Even in positive interview situations, interviewees sometimes look tense or stiff, which can have a big impact on credibility. Before on-camera interviews, if there is time, do some exercises or walk around to relax your body. Even if you are not going on camera, if you find yourself behind a radio microphone, the key is to take control of your body language and relax.
Have you ever seen a TV show where the person being interviewed is saying one thing but you find yourself doubting their words? That’s probably because their body language is saying something different. A former president of the United States lost a significant amount of credibility because of a facial smirk. A grin which sent a signal of distrust to the world. Maybe this grin was just a nervous reaction, but either way it significantly reduced the validity of his words.
Even when you are being interviewed by a print reporter, your body language will have an impact. You must be confident in your message and confident in the way you display yourself.
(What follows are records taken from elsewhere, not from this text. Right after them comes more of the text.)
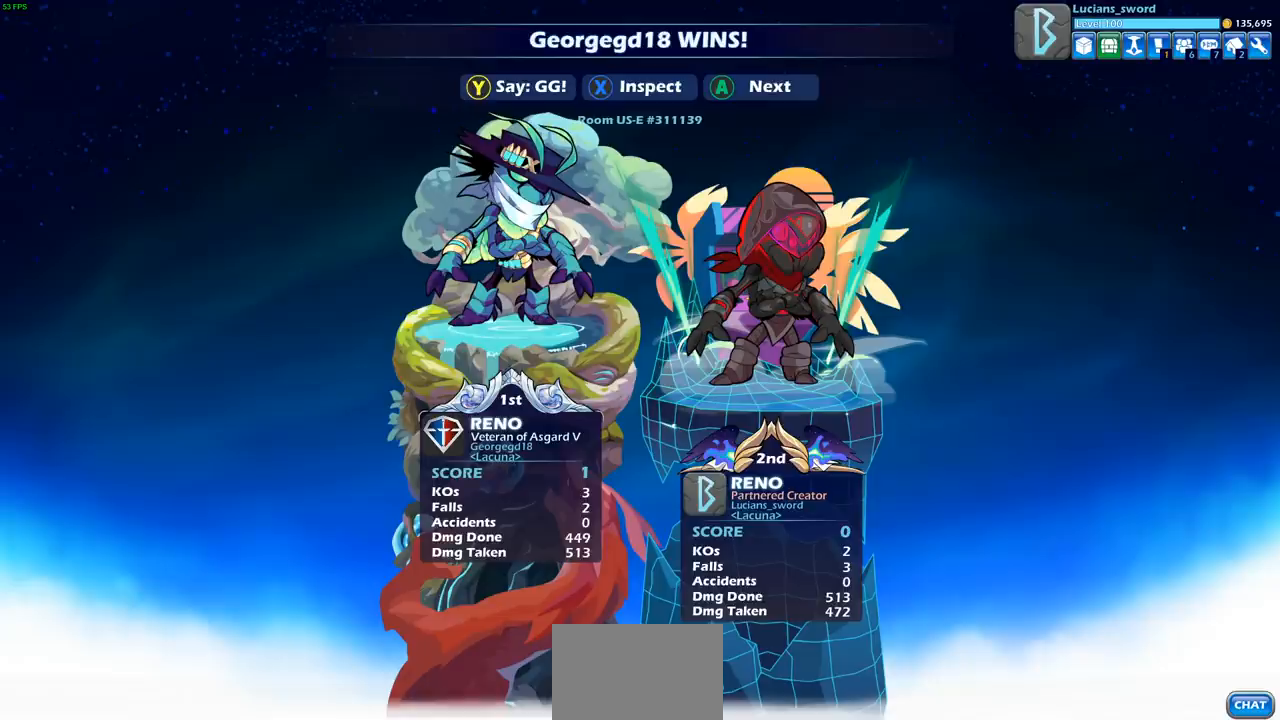
{"buttons": [], "left_stick": "center", "right_stick": "center", "events": []}
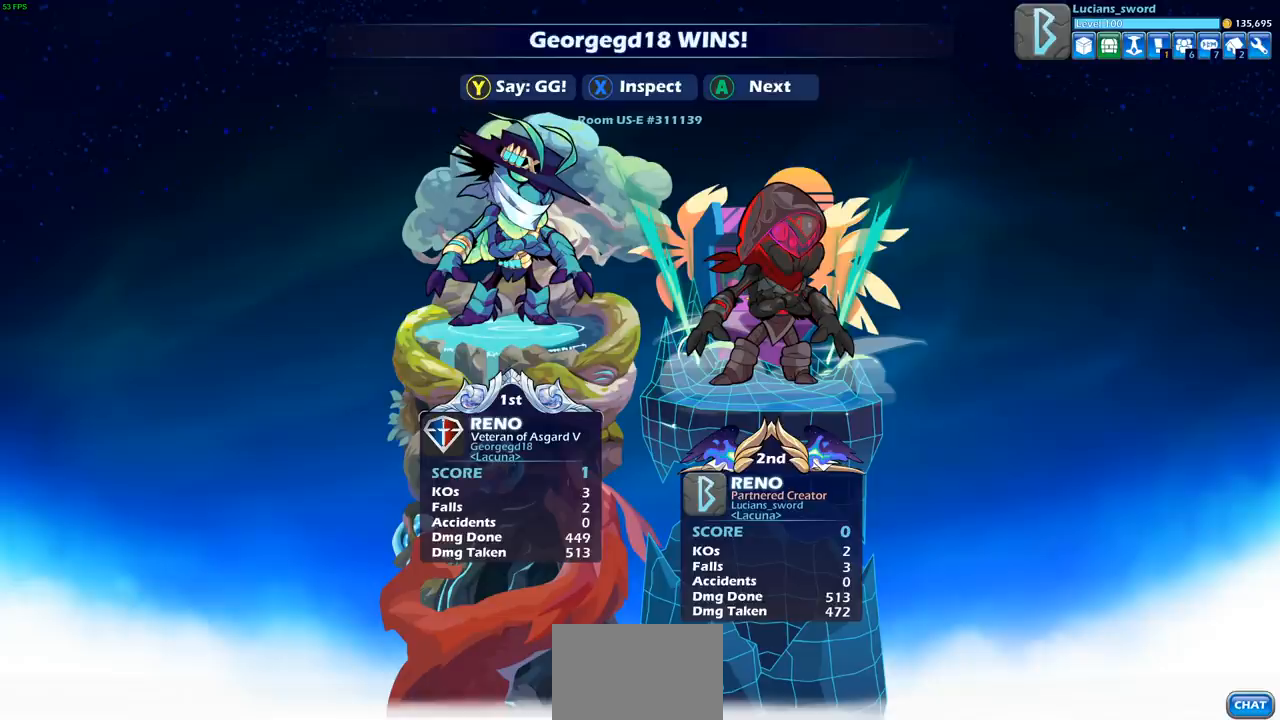
{"buttons": [], "left_stick": "center", "right_stick": "center", "events": [[333, "TRIANGLE", "down"], [417, "TRIANGLE", "up"]]}
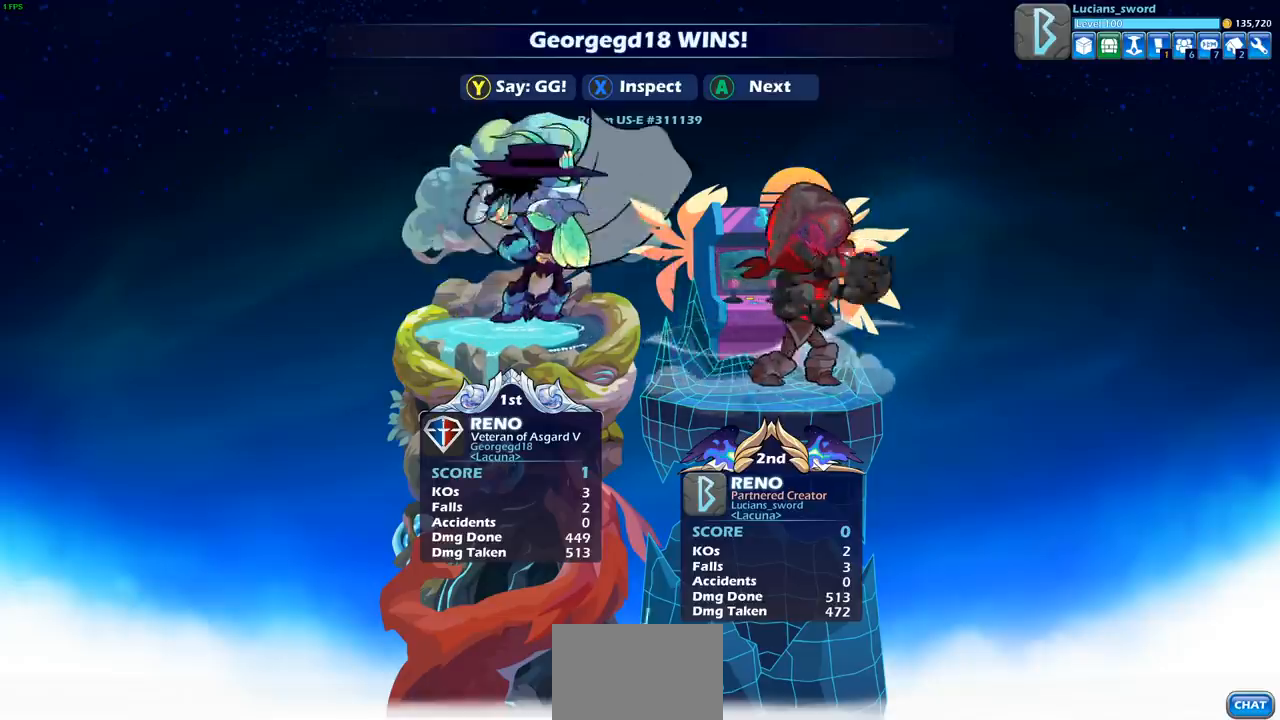
{"buttons": [], "left_stick": "center", "right_stick": "center", "events": [[17, "TRIANGLE", "down"], [117, "TRIANGLE", "up"], [233, "TRIANGLE", "down"], [317, "TRIANGLE", "up"]]}
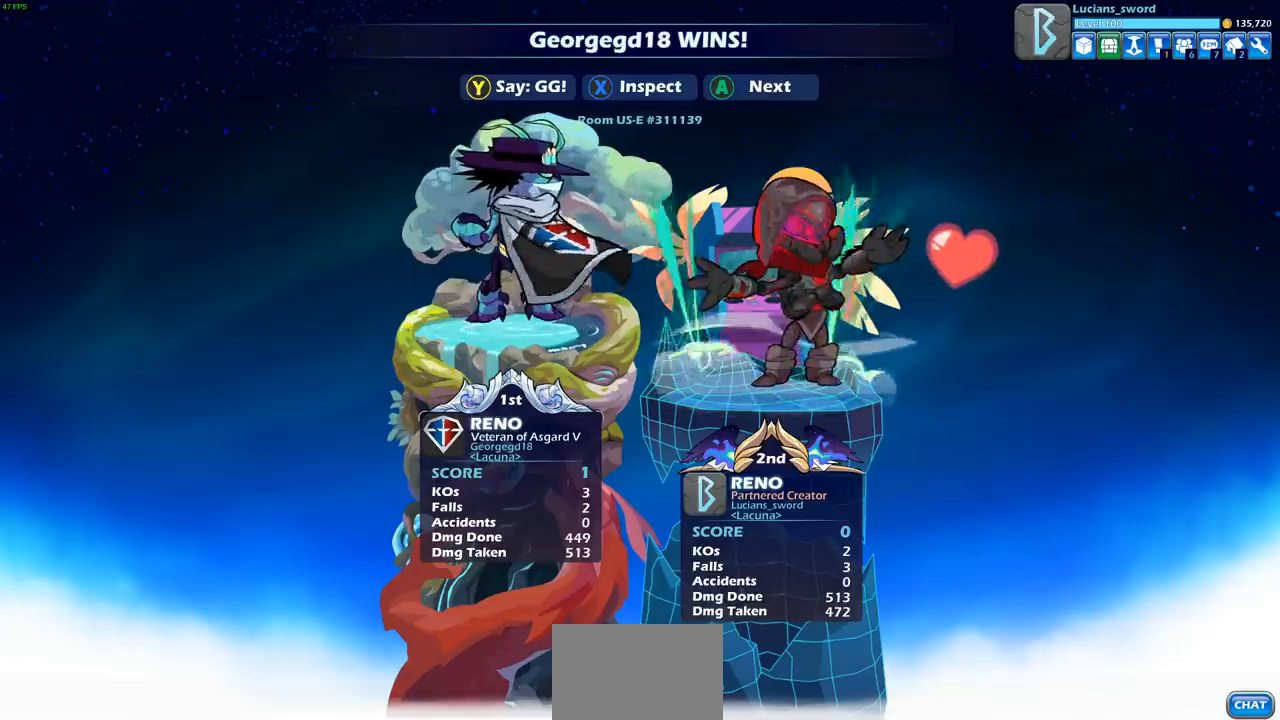
{"buttons": [], "left_stick": "center", "right_stick": "center", "events": [[367, "TRIANGLE", "down"], [483, "TRIANGLE", "up"]]}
Your energy and influence, if handled properly, could allow you to direct the interview in a positive manner.
I worked for a CEO (yes its the same CEO who keeps popping up in my blogs) who would conduct phone interviews by removing his shoes and walking around the office in socks. Great idea for him because he relaxed, OK for the reporter because he could tell the CEO was relaxed. But…when it came time for on-air interviews or in station interviews he could not remove the shoes and he would get tense. His voice would tense up, his eyes became smaller almost squinting and yes he had a weird grin. It took years of coaching to make him understand the impact his body language was having on the public’s opinion of his organization.
Always be mindful of your posture and facial reactions. One bad grin or one squinted eye could cost your company millions.